Tronox boss updates the market on protracted Cristal buy-out
By Grimsby Telegraph | Posted: 6 Nov 2018
AN update on the protracted buy-out of Cristal by Tronox has been given by the latter’s president and chief executive, Jeffry Quinn, as the US firm’s third quarter results were published.
The New York Stock Exchange listed giant is looking to acquire the business from Saudi Arabian parent company Tasnee in a £1.27 billion deal that would create the world’s largest titanium dioxide producer.
A whitening agent, known as TiO2, it is used in products from building sites to bathrooms, and 400 people work at the sprawling site at Stallingborough, which recently celebrated 65 years of operations. With a capacity for production of 165,000 metric tonnes a year, it is the largest chloride-process titanium dioxide producer in Europe.
The agreement for it and 10 other global sites was announced in February last year, but objections in the US under anti-competition concerns have so far seen the deal unable to complete.
The Connecticut-headquartered business is now looking to sell off an asset to appease the authorities and get the huge transaction over the line, having already agreed a conditional deal in the Netherlands to gain European Commission approval.

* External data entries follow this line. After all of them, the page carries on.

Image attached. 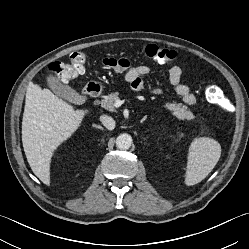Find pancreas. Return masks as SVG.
<instances>
[{
	"instance_id": "pancreas-1",
	"label": "pancreas",
	"mask_w": 249,
	"mask_h": 249,
	"mask_svg": "<svg viewBox=\"0 0 249 249\" xmlns=\"http://www.w3.org/2000/svg\"><path fill=\"white\" fill-rule=\"evenodd\" d=\"M119 99V93H111L101 101V106L107 110H115V102ZM165 108L172 112V114L179 120H192L194 118L193 113L189 108L182 104L177 103H166Z\"/></svg>"
}]
</instances>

Consent has been given in every other territory either business operates in,
Mr Quinn, who reported sales of $456 million (£349 million) for the third quarter of 2018 up 5 per cent year-on-year, said: “We continue to progress toward closing the Cristal TiO2 acquisition.
“During the quarter, we received final approval from the European Commission to close the Cristal acquisition conditioned upon divesting our 8120 paper-laminate product grade to Venator Materials Plc. Consummation of this divestiture will occur following approval of the Cristal acquisition by US regulatory authorities. We continue discussions with the Federal Trade Commission regarding the potential divestiture of Cristal’s Ashtabula, Ohio, TiO2 complex as a settlement and potential remedy to enable completion of the Cristal acquisition.”
October 1 saw a 75-day exclusivity period expire with Venator to negotiate that deal on home soil, but the company said talks continue.
Tronox would be a sixth owner for the South Humber Bank site, and the deal is heavily weighted with a $60 million (£45.9 million) termination fee should it not be realised. A deadline date of March 31 is now looming, having been significantly widened from an original date of May this year.